▸ **Exercise**:
Switch each "mohali" in the records to "Mohali" and write the lines out again with nothing else changed. Omit the pictures from your answer.

***** Data provided *****

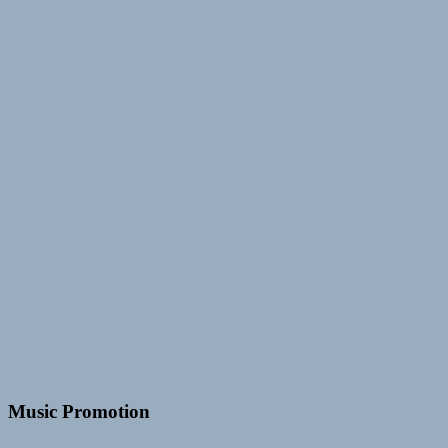
Music Promotion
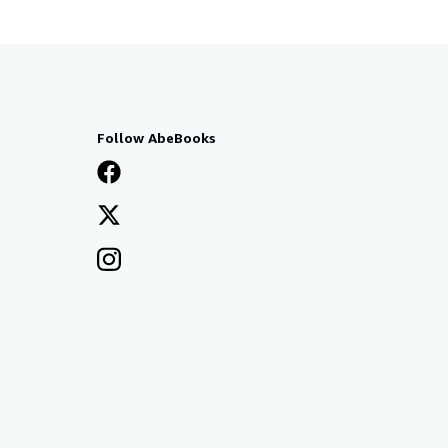
Follow AbeBooks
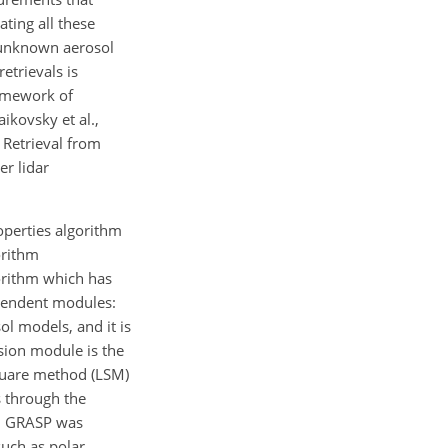
ting all these
 unknown aerosol
retrievals is
ramework of
ikovsky et al.,
 Retrieval from
r lidar
operties algorithm
orithm
gorithm which has
ependent modules:
l models, and it is
rsion module is the
square method (LSM)
s through the
t, GRASP
was
such as polar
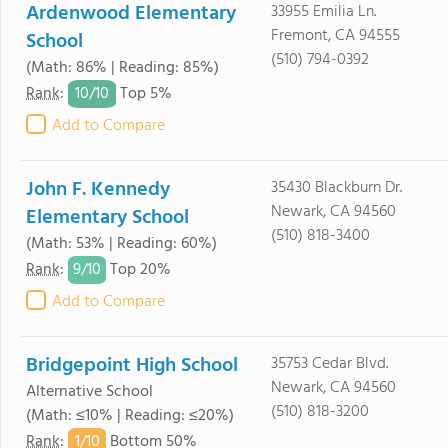
Ardenwood Elementary
33955 Emilia Ln.
Fremont, CA 94555
School
(510) 794-0392
(Math: 86% | Reading: 85%)
10/
10
Rank
:
Top 5%
Add to Compare
John F. Kennedy
35430 Blackburn Dr.
Newark, CA 94560
Elementary School
(510) 818-3400
(Math: 53% | Reading: 60%)
9/
10
Rank
:
Top 20%
Add to Compare
Bridgepoint High School
35753 Cedar Blvd.
Newark, CA 94560
Alternative School
(510) 818-3200
(Math: ≤10% | Reading: ≤20%)
1/
10
Rank
:
Bottom 50%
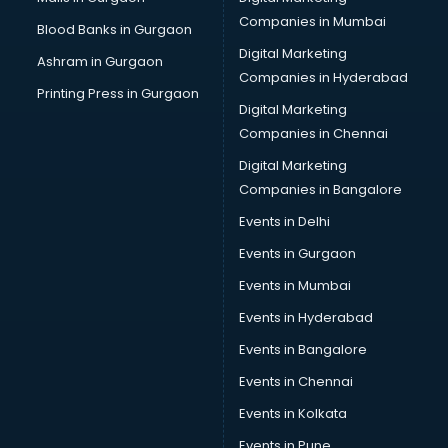
CPA courses in mohali
Companies in Mumbai
Blood Banks in Gurgaon
Cryptocurrency courses in mohali
Digital Marketing
Ashram in Gurgaon
CS courses in mohali
Companies in Hyderabad
Cyber Security courses in mohali
Printing Press in Gurgaon
Digital Marketing
Data Analytics courses in mohali
Companies in Chennai
Data Science courses in mohali
Data science and Machine Learning courses in mohali
Digital Marketing
Data Scientist courses in mohali
Companies in Bangalore
Dental Assistant courses in mohali
Events in Delhi
Dialysis Technician courses in mohali
Events in Gurgaon
Diamond courses in mohali
Diet courses in mohali
Events in Mumbai
Diet and Nutrition courses in mohali
Events in Hyderabad
Dietician courses in mohali
Events in Bangalore
Dietician Diploma courses in mohali
Dietitian courses in mohali
Events in Chennai
Digital Marketing courses in mohali
Events in Kolkata
Digital Marketing Diploma courses in mohali
Events in Pune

*****

▸ **Result**:
Music Promotion
Follow AbeBooks
ting all these
 unknown aerosol
retrievals is
ramework of
ikovsky et al.,
 Retrieval from
r lidar
operties algorithm
orithm
gorithm which has
ependent modules:
l models, and it is
rsion module is the
square method (LSM)
s through the
t, GRASP
was
such as polar
Ardenwood Elementary
33955 Emilia Ln.
Fremont, CA 94555
School
(510) 794-0392
(Math: 86% | Reading: 85%)
10/
10
Rank
:
Top 5%
Add to Compare
John F. Kennedy
35430 Blackburn Dr.
Newark, CA 94560
Elementary School
(510) 818-3400
(Math: 53% | Reading: 60%)
9/
10
Rank
:
Top 20%
Add to Compare
Bridgepoint High School
35753 Cedar Blvd.
Newark, CA 94560
Alternative School
(510) 818-3200
(Math: ≤10% | Reading: ≤20%)
1/
10
Rank
:
Bottom 50%
CPA courses in Mohali
Companies in Mumbai
Blood Banks in Gurgaon
Cryptocurrency courses in Mohali
Digital Marketing
Ashram in Gurgaon
CS courses in Mohali
Companies in Hyderabad
Cyber Security courses in Mohali
Printing Press in Gurgaon
Digital Marketing
Data Analytics courses in Mohali
Companies in Chennai
Data Science courses in Mohali
Data science and Machine Learning courses in Mohali
Digital Marketing
Data Scientist courses in Mohali
Companies in Bangalore
Dental Assistant courses in Mohali
Events in Delhi
Dialysis Technician courses in Mohali
Events in Gurgaon
Diamond courses in Mohali
Diet courses in Mohali
Events in Mumbai
Diet and Nutrition courses in Mohali
Events in Hyderabad
Dietician courses in Mohali
Events in Bangalore
Dietician Diploma courses in Mohali
Dietitian courses in Mohali
Events in Chennai
Digital Marketing courses in Mohali
Events in Kolkata
Digital Marketing Diploma courses in Mohali
Events in Pune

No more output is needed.